= EXERCISE =
What is needed is a word-for-word transcript of the listing, free of pictures.

= ENTRIES SUPPLIED =
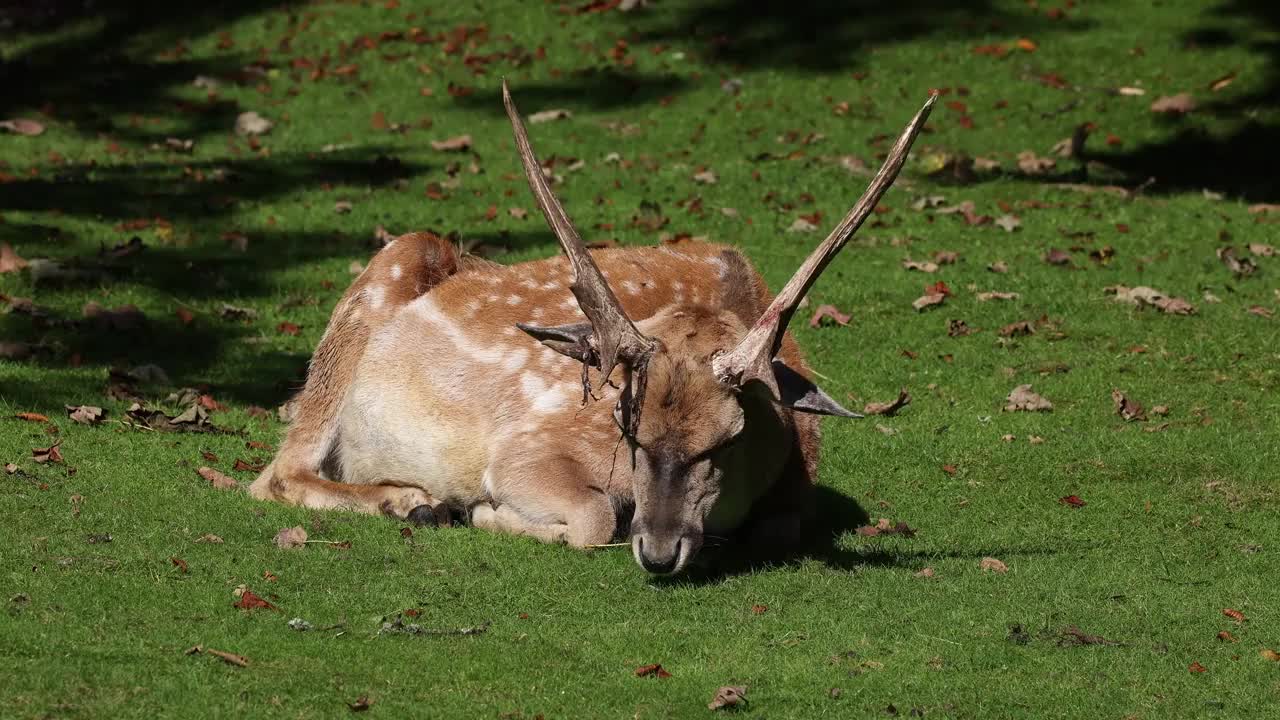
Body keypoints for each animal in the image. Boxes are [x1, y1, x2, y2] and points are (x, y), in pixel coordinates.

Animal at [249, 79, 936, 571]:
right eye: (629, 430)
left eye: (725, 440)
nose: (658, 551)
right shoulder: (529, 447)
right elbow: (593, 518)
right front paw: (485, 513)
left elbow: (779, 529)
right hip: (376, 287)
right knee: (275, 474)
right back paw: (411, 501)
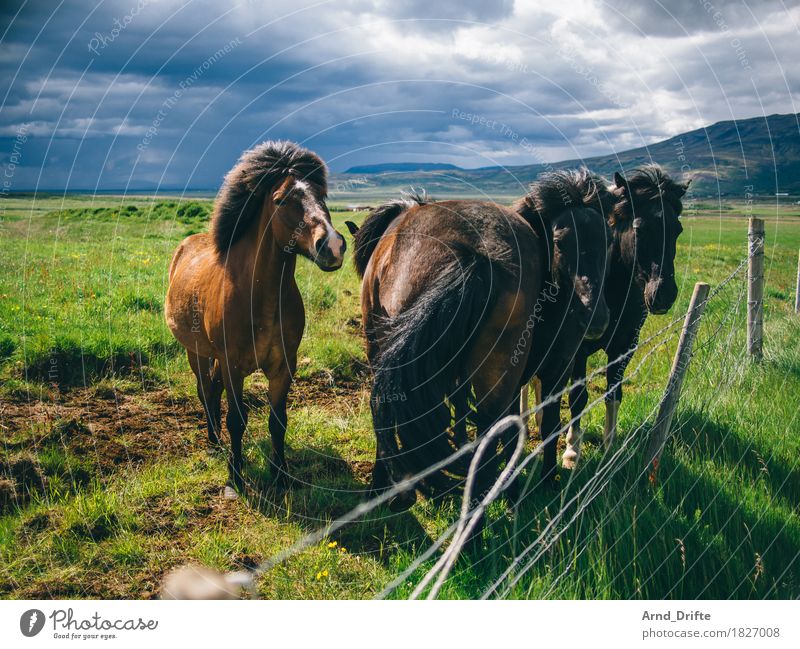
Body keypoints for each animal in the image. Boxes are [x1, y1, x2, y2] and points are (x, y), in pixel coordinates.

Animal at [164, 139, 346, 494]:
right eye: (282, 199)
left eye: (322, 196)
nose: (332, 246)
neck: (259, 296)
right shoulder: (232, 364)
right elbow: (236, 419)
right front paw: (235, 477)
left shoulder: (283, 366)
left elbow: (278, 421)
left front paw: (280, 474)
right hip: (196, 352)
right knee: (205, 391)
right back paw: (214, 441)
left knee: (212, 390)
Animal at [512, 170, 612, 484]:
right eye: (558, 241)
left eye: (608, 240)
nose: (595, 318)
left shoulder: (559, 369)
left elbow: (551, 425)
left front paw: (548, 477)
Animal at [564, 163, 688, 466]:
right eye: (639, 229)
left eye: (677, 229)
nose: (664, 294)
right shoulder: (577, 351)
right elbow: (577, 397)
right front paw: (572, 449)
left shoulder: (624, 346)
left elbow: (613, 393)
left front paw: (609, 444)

= EXERCISE OUTPUT =
Body keypoints for each animal in the image. Boxes are [x1, y1, x2, y2] and points are (x, y), in pixel coordinates.

Animal at [249, 79, 936, 571]:
right eye: (629, 430)
left eye: (725, 440)
nose: (658, 551)
right shoulder: (529, 447)
right elbow: (593, 518)
right front paw: (485, 513)
left elbow: (779, 529)
right hip: (376, 287)
right knee: (275, 474)
right back paw: (411, 501)
Body keypoints for each animal in the image. Boxes are [x1, y1, x2, y2] and points are (x, y), in pixel coordinates.

Animal at [164, 139, 346, 494]:
right eye: (282, 199)
left eye: (322, 196)
nose: (332, 246)
neck: (259, 296)
right shoulder: (232, 364)
right elbow: (236, 419)
right front paw: (235, 477)
left shoulder: (283, 366)
left elbow: (278, 421)
left front paw: (280, 474)
right hip: (196, 352)
right knee: (205, 391)
right back paw: (214, 441)
left knee: (212, 390)
Animal at [512, 170, 612, 484]:
right eye: (558, 241)
left eye: (608, 240)
nose: (595, 318)
left shoulder: (559, 369)
left elbow: (551, 425)
left front paw: (548, 477)
Animal at [564, 163, 688, 466]:
right eye: (639, 229)
left eye: (677, 229)
nose: (664, 294)
right shoulder: (577, 351)
right elbow: (577, 397)
right front paw: (572, 449)
left shoulder: (624, 346)
left elbow: (613, 393)
left front paw: (609, 444)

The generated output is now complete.